House Republicans said last week that they may scrap their plans to eliminate the in-school interest subsidy for graduate and professional students with student loans. And they plan to pay for it by killing the Clinton Administration's direct-lending program.

Many Republicans want to limit or eliminate direct lending, anyway. Critics argue that making loans directly to students, rather than through commercial lenders, is fraught with management pitfalls and that eliminating the profits of lenders and guarantors will not save as much money as the Administration claims.

Last week, G.O.P. lawmakers contended that eliminating direct loans would actually save money. But their claims are based on a change in accounting rules.

Under the new rules, outlined in the budget resolution approved by Congress in June, direct lending's administrative costs--including some one-time expenses--are counted as expenditures in the year they are incurred. Since the Credit Reform Act of 1990 was enacted, federal loan programs have stretched such costs over several years for accounting purposes.

Accounting Change

A new Congressional Budget Office analysis released by Republican lawmakers last week indicates that under these new rules, the elimination of direct lending could save $1.5 billion over the next seven years--even though retaining the program might save money in the long run.

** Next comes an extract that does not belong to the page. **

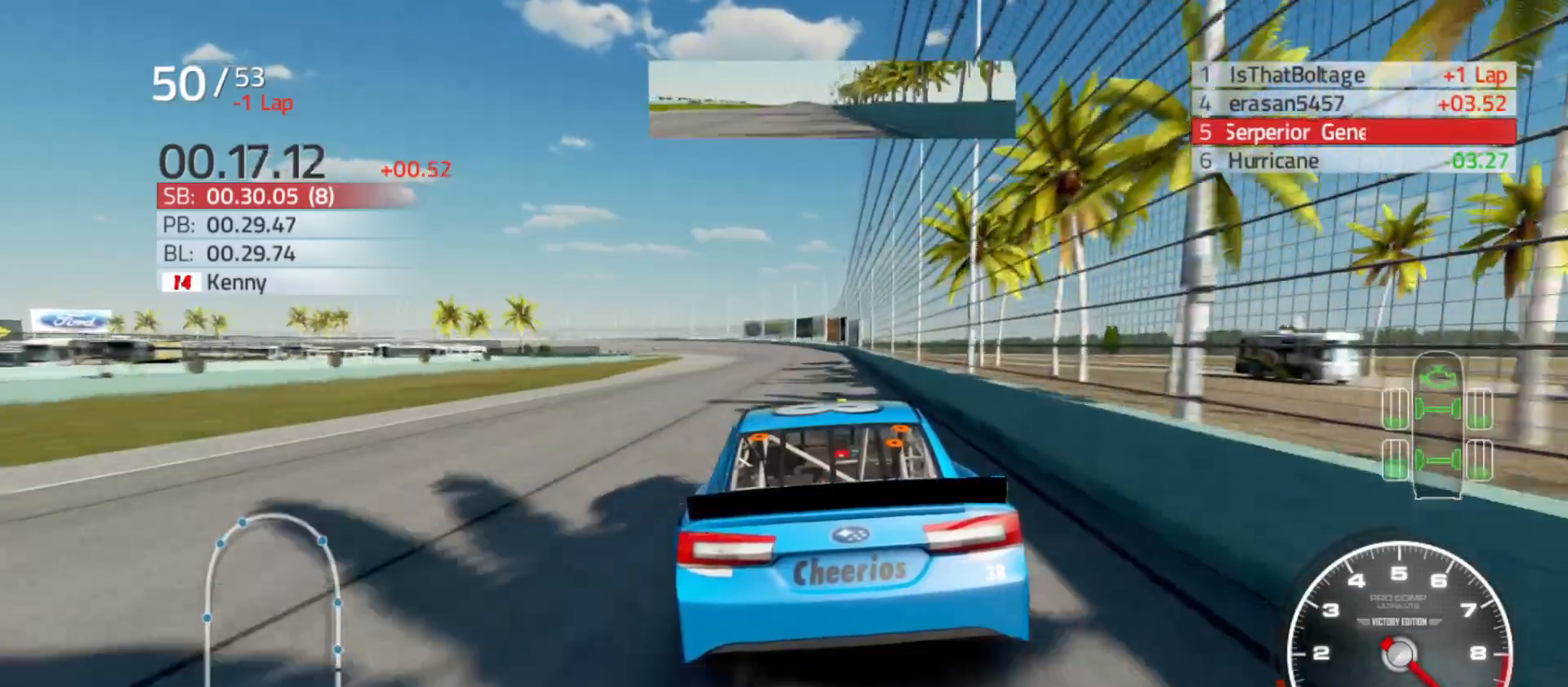
{"buttons": ["R2"], "left_stick": "center", "right_stick": "center", "events": [[167, "left_stick", "center"]]}
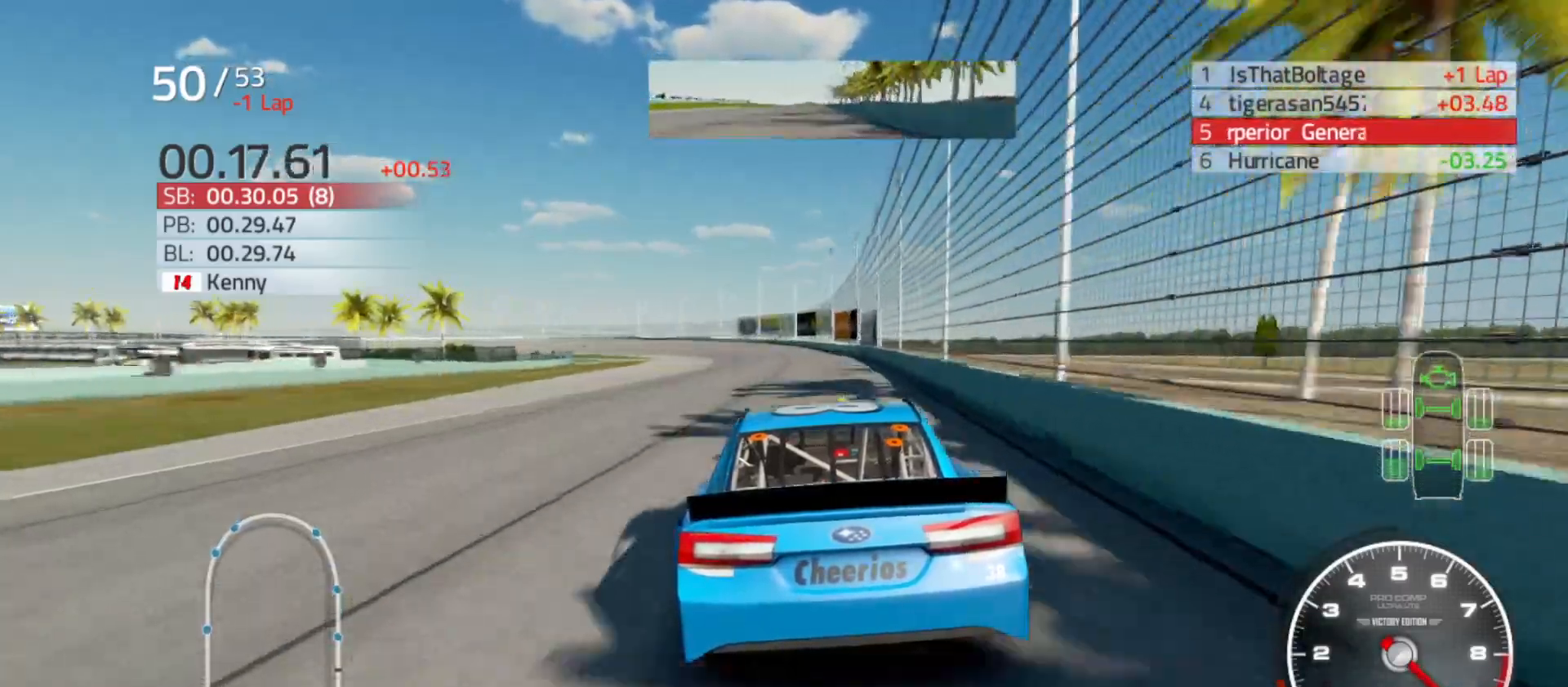
{"buttons": ["R2"], "left_stick": "center", "right_stick": "center", "events": []}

Those savings, plus another $1.5 billion extracted from lenders and guarantors in the guaranteed-loan system, could save the interest subsidy, said Rep. Bill Goodling, R-Pa., the chairman of the House Economic and Educational Opportunities Committee.

That panel must find $10 billion worth of programmatic changes to help meet budget targets.

Administration officials and other defenders of direct lending say the G.O.P. is playing politics with student loans and threatening the aid programs' stability.

"Making this a partisan, polarizing issue is just a disservice," said Deputy Secretary of Education Madeleine M. Kunin.

But Mr. Goodling told reporters that it is the Administration's claims of savings that are a result of "smoke and mirrors."